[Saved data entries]
◇ ◇ ◇ ◇ ◇ ◇ ◇

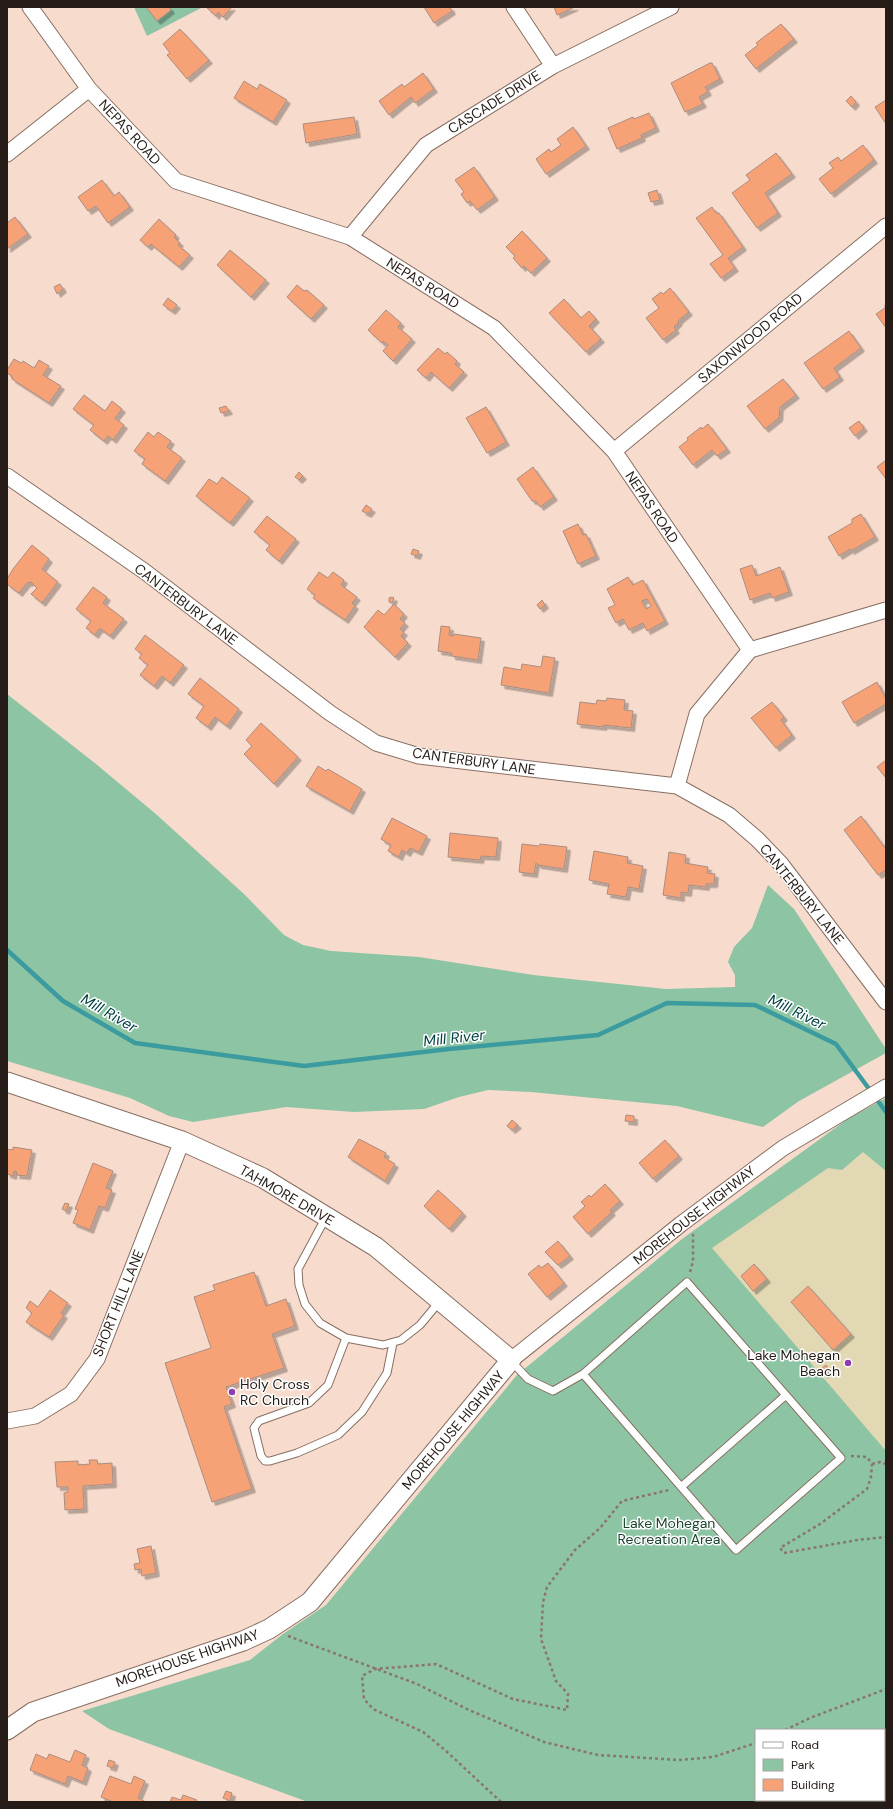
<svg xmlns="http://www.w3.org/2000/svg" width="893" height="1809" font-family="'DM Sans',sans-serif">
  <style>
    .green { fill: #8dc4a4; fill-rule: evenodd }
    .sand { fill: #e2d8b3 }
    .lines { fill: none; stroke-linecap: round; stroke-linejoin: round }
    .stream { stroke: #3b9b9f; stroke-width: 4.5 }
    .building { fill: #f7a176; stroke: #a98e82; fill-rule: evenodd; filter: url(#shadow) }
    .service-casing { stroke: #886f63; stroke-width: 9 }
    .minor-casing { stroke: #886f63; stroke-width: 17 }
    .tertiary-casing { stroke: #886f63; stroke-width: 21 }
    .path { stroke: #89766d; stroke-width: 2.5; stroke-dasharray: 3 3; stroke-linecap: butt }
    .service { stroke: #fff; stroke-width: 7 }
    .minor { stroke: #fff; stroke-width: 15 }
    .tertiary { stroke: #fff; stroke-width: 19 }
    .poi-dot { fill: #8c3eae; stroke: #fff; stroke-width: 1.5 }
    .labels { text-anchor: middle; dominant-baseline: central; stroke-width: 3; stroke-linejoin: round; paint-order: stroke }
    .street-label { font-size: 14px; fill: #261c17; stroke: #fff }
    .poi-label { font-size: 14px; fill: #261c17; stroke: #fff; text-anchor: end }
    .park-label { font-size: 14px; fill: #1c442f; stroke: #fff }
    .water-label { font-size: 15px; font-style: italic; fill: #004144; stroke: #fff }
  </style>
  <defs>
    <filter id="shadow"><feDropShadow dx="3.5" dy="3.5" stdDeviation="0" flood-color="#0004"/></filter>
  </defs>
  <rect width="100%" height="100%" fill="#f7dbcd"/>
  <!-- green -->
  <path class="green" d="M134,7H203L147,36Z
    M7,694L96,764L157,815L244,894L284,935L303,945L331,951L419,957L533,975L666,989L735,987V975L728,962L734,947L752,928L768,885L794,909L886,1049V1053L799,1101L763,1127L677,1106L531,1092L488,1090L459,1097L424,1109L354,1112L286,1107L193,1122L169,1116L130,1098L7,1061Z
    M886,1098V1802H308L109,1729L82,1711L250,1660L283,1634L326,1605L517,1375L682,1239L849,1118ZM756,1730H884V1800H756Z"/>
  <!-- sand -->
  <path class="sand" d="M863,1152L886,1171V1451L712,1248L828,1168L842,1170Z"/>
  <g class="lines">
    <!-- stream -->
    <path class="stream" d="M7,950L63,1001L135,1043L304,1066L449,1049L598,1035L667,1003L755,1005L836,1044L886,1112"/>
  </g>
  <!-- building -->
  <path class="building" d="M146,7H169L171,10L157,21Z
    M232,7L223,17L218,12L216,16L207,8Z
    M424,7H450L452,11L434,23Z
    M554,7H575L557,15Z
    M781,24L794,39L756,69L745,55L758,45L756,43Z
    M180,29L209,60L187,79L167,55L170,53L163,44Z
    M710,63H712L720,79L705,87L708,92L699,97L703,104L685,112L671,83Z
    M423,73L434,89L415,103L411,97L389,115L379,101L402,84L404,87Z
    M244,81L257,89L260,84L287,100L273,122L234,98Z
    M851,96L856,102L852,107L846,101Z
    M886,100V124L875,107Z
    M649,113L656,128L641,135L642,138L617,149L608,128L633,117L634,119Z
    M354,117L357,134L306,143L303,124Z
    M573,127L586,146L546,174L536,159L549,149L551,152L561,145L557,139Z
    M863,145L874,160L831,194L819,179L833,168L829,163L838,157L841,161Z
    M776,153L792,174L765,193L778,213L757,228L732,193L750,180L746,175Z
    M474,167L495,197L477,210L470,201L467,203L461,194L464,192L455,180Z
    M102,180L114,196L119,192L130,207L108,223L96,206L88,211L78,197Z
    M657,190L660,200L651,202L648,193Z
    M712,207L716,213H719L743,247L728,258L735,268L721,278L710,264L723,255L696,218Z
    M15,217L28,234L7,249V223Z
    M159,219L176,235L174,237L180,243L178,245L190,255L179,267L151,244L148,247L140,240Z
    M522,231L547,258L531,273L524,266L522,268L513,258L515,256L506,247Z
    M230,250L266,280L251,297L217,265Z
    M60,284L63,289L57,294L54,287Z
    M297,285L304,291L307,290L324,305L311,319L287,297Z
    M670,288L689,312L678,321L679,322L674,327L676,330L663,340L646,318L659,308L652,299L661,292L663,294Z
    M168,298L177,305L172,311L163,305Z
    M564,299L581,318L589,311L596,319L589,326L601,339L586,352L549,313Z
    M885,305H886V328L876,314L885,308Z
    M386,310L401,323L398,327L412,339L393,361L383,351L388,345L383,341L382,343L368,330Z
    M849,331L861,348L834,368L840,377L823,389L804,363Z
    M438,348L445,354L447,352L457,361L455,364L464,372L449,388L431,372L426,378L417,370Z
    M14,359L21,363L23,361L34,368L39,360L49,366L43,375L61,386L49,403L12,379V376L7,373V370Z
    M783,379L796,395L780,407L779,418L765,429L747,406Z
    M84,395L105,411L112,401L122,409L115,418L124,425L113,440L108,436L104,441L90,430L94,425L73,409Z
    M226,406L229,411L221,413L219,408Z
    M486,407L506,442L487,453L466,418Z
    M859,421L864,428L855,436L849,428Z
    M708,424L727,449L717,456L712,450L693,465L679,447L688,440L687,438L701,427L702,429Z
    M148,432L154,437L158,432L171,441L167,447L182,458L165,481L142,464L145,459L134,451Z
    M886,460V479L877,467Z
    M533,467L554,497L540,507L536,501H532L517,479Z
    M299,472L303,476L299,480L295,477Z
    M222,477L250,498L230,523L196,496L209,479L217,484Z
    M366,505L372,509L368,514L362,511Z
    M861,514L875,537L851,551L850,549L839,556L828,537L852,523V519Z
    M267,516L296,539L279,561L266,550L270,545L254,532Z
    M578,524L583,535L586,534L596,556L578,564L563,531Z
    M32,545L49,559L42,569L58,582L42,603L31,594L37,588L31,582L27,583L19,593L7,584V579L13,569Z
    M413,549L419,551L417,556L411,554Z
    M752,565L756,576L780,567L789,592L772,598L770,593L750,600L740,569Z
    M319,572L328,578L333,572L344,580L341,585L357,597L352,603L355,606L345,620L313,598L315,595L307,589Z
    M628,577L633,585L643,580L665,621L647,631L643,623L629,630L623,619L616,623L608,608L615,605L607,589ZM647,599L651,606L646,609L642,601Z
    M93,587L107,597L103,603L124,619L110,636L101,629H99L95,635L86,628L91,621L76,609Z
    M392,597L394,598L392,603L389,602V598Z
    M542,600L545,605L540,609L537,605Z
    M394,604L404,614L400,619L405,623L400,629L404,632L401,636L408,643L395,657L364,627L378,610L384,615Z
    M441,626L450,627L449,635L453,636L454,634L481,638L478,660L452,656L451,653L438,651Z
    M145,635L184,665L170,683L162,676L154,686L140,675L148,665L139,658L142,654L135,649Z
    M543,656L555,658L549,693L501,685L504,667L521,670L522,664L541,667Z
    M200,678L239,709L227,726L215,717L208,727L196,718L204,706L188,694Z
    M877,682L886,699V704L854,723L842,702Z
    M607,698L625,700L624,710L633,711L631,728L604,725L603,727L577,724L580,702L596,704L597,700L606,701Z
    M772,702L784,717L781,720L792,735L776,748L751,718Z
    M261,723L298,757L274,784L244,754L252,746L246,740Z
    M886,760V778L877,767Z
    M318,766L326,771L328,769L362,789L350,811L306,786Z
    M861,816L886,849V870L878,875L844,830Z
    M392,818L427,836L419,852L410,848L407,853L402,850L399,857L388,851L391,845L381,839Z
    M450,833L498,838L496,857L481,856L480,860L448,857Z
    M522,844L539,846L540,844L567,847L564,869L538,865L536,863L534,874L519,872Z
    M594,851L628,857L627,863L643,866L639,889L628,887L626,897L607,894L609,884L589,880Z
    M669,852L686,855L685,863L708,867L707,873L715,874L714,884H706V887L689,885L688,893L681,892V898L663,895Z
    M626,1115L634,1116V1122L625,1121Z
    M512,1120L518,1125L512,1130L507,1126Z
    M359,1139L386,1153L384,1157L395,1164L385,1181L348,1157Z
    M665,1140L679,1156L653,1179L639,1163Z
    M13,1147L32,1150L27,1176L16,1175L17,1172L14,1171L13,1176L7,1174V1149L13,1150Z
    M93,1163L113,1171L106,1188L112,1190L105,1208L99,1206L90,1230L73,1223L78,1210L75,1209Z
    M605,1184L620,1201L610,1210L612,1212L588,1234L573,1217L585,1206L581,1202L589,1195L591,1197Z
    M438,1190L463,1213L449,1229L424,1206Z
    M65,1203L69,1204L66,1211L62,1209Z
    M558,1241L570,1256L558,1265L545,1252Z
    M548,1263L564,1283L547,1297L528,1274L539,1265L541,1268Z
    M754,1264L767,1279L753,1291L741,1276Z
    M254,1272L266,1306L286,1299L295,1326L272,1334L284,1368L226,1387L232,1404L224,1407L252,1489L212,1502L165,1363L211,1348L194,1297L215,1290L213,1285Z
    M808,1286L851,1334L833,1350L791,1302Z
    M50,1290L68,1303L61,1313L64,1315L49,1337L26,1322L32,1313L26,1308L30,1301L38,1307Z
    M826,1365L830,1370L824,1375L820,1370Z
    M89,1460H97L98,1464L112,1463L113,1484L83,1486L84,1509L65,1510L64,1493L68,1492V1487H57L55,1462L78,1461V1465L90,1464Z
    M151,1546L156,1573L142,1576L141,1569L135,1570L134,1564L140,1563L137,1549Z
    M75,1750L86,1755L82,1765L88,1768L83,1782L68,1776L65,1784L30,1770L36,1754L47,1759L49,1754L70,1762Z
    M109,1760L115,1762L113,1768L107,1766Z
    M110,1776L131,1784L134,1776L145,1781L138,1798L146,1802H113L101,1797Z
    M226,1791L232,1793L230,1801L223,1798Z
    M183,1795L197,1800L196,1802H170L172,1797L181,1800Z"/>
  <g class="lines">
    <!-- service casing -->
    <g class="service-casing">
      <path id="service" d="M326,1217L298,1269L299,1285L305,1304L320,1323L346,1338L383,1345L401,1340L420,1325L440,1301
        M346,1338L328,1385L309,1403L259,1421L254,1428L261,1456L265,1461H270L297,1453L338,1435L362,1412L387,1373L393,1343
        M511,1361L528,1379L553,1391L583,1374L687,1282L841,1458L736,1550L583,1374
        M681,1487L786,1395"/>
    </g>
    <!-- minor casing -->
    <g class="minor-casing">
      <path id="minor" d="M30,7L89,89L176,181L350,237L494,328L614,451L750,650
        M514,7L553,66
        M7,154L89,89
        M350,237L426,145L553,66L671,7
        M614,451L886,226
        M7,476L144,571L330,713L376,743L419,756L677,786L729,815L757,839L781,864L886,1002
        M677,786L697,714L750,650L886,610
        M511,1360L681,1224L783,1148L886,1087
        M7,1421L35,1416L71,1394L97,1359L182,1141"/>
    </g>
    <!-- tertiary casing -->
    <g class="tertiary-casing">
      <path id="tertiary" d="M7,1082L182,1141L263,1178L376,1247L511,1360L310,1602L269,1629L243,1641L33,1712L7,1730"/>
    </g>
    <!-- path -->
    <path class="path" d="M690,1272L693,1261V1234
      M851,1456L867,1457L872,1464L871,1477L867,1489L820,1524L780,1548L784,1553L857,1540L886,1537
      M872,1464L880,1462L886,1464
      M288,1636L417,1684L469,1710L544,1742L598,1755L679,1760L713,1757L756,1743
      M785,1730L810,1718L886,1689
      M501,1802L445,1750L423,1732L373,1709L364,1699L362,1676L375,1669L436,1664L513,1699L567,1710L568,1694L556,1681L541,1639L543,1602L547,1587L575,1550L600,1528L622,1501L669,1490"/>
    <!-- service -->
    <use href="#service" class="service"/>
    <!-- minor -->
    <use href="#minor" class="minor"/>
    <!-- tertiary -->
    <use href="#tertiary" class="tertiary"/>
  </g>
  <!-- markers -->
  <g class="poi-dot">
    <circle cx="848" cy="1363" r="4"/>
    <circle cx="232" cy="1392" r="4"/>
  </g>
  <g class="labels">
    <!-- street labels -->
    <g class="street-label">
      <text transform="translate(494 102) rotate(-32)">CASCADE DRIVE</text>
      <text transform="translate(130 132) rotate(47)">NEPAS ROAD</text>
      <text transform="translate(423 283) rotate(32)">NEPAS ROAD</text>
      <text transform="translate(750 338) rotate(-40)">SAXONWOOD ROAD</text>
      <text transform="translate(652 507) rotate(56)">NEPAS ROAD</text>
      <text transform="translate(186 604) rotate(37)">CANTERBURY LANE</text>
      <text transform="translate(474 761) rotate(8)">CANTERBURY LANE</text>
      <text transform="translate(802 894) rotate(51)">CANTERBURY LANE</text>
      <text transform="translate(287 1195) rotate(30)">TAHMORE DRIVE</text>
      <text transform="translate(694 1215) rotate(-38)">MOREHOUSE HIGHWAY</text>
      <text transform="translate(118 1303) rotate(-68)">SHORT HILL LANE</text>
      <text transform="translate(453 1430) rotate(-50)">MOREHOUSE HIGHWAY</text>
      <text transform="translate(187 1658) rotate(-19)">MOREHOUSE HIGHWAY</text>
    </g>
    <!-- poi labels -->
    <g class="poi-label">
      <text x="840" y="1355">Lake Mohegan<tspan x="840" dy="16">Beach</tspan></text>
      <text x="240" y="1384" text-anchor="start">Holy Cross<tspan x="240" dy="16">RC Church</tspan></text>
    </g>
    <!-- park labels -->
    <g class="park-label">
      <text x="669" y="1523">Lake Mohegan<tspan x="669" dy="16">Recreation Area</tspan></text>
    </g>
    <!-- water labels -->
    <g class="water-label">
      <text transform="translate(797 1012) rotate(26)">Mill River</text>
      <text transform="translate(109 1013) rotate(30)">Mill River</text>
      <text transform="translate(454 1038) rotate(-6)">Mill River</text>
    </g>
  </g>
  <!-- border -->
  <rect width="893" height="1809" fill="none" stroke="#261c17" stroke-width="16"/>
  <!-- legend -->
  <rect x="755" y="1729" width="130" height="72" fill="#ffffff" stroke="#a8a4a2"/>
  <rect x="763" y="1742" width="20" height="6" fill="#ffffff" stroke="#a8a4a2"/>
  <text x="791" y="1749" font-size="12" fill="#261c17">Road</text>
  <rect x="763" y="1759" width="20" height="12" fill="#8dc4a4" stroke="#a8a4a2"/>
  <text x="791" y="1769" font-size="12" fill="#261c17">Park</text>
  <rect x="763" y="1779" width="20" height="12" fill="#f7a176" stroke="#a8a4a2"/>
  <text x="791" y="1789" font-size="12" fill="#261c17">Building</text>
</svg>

◇ ◇ ◇ ◇ ◇ ◇ ◇

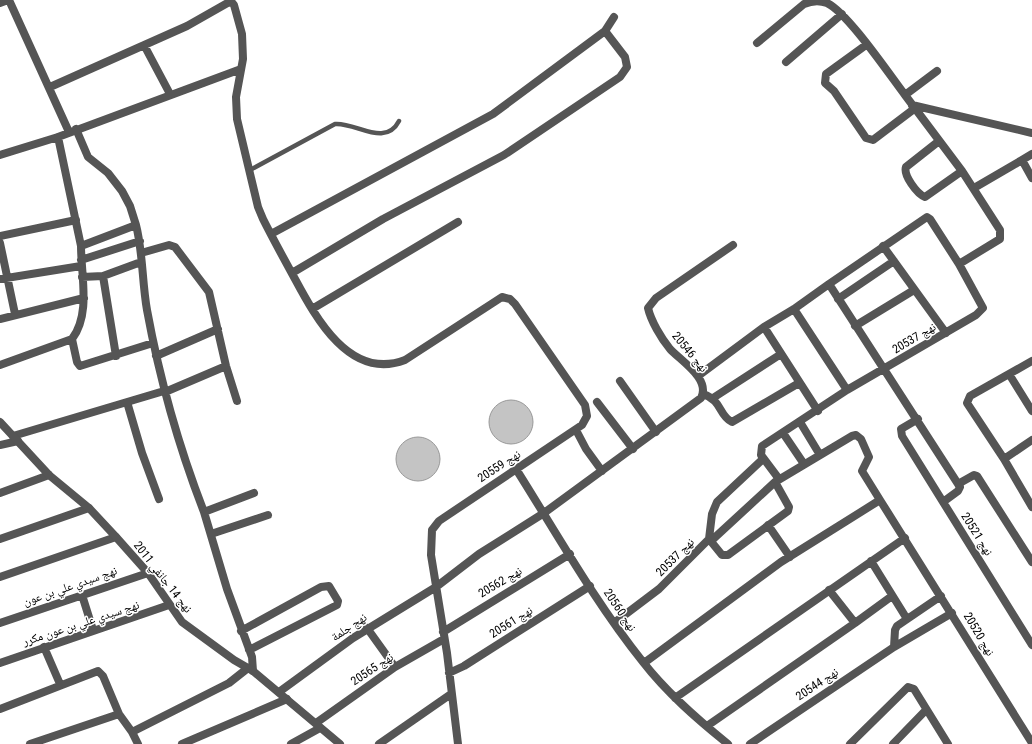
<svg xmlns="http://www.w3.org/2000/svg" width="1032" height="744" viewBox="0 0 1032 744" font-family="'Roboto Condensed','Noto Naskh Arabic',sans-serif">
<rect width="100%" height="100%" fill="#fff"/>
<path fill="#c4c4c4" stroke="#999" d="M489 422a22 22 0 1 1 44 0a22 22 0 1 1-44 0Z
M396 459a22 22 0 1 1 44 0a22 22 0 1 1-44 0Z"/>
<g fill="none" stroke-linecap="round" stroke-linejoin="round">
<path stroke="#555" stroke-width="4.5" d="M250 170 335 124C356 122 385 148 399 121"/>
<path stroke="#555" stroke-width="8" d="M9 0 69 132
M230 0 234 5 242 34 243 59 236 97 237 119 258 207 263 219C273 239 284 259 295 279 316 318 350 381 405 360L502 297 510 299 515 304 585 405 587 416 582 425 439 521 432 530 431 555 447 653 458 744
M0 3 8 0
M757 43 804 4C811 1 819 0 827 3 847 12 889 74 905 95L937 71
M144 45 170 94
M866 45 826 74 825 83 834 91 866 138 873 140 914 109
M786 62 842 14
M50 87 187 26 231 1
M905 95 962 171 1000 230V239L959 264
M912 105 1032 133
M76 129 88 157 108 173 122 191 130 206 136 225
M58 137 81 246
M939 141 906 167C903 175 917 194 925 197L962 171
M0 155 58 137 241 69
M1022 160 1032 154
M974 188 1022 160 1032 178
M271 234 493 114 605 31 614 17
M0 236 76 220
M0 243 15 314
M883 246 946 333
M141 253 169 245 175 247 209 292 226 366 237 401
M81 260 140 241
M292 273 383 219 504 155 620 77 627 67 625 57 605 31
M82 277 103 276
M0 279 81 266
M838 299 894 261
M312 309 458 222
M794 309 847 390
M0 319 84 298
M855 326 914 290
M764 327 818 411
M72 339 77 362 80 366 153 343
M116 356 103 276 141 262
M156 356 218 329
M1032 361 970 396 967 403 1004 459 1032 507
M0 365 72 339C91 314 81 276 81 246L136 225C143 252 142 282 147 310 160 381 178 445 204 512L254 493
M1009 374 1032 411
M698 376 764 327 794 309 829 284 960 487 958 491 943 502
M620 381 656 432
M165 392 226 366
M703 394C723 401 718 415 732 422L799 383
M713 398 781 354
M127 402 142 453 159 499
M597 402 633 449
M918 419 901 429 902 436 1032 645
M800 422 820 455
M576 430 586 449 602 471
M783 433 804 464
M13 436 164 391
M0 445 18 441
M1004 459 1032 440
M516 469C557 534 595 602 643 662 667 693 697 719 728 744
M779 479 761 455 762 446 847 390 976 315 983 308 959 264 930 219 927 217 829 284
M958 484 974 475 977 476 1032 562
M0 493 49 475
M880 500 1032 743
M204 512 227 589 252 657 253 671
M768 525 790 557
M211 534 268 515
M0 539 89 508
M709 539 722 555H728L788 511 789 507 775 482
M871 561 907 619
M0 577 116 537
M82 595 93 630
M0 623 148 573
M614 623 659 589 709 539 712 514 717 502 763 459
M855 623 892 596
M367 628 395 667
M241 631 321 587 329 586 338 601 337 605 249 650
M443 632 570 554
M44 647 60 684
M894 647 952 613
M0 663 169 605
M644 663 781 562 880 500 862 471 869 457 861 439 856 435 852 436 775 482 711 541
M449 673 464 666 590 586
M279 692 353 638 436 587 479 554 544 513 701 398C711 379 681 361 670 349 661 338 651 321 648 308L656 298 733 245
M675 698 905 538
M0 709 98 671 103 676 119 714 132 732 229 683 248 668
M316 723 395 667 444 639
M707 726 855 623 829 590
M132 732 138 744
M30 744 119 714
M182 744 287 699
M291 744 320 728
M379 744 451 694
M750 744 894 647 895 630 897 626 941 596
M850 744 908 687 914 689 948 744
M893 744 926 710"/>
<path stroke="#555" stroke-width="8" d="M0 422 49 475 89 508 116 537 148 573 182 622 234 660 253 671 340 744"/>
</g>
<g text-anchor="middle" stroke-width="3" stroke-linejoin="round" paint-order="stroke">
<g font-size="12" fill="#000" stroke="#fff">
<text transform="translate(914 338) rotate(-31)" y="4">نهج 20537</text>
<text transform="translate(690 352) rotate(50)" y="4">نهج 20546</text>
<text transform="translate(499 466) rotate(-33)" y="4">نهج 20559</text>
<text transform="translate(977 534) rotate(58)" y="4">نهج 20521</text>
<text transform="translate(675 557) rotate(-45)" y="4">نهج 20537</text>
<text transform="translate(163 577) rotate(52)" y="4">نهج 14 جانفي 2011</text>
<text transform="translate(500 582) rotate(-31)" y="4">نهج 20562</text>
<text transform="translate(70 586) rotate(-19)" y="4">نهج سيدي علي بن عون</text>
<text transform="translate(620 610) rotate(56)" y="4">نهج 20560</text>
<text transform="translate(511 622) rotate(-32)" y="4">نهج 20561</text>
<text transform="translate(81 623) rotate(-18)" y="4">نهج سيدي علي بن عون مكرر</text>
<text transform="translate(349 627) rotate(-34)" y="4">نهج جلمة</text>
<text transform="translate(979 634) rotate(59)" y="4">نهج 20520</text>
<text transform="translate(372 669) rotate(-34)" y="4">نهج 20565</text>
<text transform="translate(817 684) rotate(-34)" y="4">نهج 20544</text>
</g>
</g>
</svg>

◇ ◇ ◇ ◇ ◇ ◇ ◇

WHAT THIS TASK INVOLVES:
Using the entries shown above, reproduce verbatim the lines from the line bearing "M838 299 894 261" to the line bearing "M367 628 395 667", inclusive.

EXERCISE OUTPUT:
M838 299 894 261
M312 309 458 222
M794 309 847 390
M0 319 84 298
M855 326 914 290
M764 327 818 411
M72 339 77 362 80 366 153 343
M116 356 103 276 141 262
M156 356 218 329
M1032 361 970 396 967 403 1004 459 1032 507
M0 365 72 339C91 314 81 276 81 246L136 225C143 252 142 282 147 310 160 381 178 445 204 512L254 493
M1009 374 1032 411
M698 376 764 327 794 309 829 284 960 487 958 491 943 502
M620 381 656 432
M165 392 226 366
M703 394C723 401 718 415 732 422L799 383
M713 398 781 354
M127 402 142 453 159 499
M597 402 633 449
M918 419 901 429 902 436 1032 645
M800 422 820 455
M576 430 586 449 602 471
M783 433 804 464
M13 436 164 391
M0 445 18 441
M1004 459 1032 440
M516 469C557 534 595 602 643 662 667 693 697 719 728 744
M779 479 761 455 762 446 847 390 976 315 983 308 959 264 930 219 927 217 829 284
M958 484 974 475 977 476 1032 562
M0 493 49 475
M880 500 1032 743
M204 512 227 589 252 657 253 671
M768 525 790 557
M211 534 268 515
M0 539 89 508
M709 539 722 555H728L788 511 789 507 775 482
M871 561 907 619
M0 577 116 537
M82 595 93 630
M0 623 148 573
M614 623 659 589 709 539 712 514 717 502 763 459
M855 623 892 596
M367 628 395 667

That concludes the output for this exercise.